▶ WHAT YOU NEED TO DO
(a) In the text on the origins of grunge, which bands are named in parentheses after Mark Arm?
(b) Rewrite the text on the origins of grunge from "Or perhaps it" up to and including "to this list??", putting "Sasquatch" in place of "Bigfoot".

As you folks join me here on today’s adventure into Grunge-ville USA…uhhh, you know, Seattle…let us first ponder the origins of this movement known as “Grunge”.  What is “Grunge”? Was this a term born in Seattle?  Or did the Seattle “Grunge” rock scene adopt this adjective to describe the disheveled flannel wearing appearance of the “Grunge” rock fan-base? Or perhaps the term was adopted to describe the rough & unpolished sounds of Seattle’s unique combination of mash’n, punk rock with heavy metal rock?

 

Or perhaps it is magically mystery added to the long list of magical mysteries Seattle is alleged to harbor: the first “UFO” sighting…the Green River Killer…the location of Bill Nye’s alleged scientific qualifications…the first sightings of “Men in Black”…Bigfoot…the origins of the Trump family foray into hotels, or possibly more accurate the “Drumpf” family foray into Brothels…and last but not least, who took the jam outta Cal Ripken’s donut???…all Seattle mysteries…shall we add the origins of “Grunge” to this list??

 

Well Folks of the Interwebs…much like the shade of President Trump’s hair (side note: my best guess the color is Orange Parrot, available at your Home Depot location), the true origins of the characterization of “Grunge” rock seems to be a mystery.  It appears that a variety of folks have claimed to have coined the term “Grunge”…from legendary Rolling Stones journalist, Lester Bangs, circa (aka. Phillip Seymour Hoffman’s character in the hit rock’n’roll, pseudo biopic, “Almost Famous”)…to Seattle’s own legendary “Grunge” rock god, Mark Arm (Green River, Mudhoney), in the early onset of “Grunge” rock in the 1981…a term later utilized by Arm’s Green River band’s first Sub Pop Records album…hell, even the mythical-mad-man behind the pop culture icon/serial killer-named musical outfit known as Marilyn Manson even claimed to have coined the term "Grunge".   

 

What are the origins of “Grunge”?

▶ DATA
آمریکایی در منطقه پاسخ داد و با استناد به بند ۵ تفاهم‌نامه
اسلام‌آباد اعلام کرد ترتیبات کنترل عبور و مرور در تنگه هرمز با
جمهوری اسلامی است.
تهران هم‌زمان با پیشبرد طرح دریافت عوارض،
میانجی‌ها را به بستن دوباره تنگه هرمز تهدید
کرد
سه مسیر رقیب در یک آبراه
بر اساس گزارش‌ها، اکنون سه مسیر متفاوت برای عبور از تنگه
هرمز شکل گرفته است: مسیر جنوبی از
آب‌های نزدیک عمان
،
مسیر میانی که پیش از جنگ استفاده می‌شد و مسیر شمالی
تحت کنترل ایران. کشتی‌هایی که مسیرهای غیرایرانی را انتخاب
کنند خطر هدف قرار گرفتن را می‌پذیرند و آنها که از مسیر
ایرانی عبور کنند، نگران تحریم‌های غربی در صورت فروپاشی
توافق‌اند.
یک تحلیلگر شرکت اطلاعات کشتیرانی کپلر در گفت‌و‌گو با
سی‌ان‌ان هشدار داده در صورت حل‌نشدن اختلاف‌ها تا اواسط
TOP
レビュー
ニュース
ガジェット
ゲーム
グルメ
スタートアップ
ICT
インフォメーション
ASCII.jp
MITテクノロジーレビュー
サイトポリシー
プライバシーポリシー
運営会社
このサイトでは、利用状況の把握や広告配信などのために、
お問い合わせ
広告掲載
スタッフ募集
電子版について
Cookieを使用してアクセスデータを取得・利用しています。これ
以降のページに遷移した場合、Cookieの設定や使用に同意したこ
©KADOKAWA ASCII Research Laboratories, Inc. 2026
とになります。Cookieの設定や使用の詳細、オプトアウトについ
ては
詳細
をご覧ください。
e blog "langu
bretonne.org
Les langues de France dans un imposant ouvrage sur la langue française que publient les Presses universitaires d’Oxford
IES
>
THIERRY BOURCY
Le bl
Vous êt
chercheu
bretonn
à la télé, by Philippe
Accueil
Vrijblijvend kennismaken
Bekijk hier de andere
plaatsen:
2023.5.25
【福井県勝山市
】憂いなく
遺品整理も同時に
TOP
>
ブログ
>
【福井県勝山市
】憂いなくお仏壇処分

▶ OUTPUTS IN ORDER
(a) Green River and Mudhoney.

(b)
Or perhaps it is magically mystery added to the long list of magical mysteries Seattle is alleged to harbor: the first “UFO” sighting…the Green River Killer…the location of Bill Nye’s alleged scientific qualifications…the first sightings of “Men in Black”…Sasquatch…the origins of the Trump family foray into hotels, or possibly more accurate the “Drumpf” family foray into Brothels…and last but not least, who took the jam outta Cal Ripken’s donut???…all Seattle mysteries…shall we add the origins of “Grunge” to this list??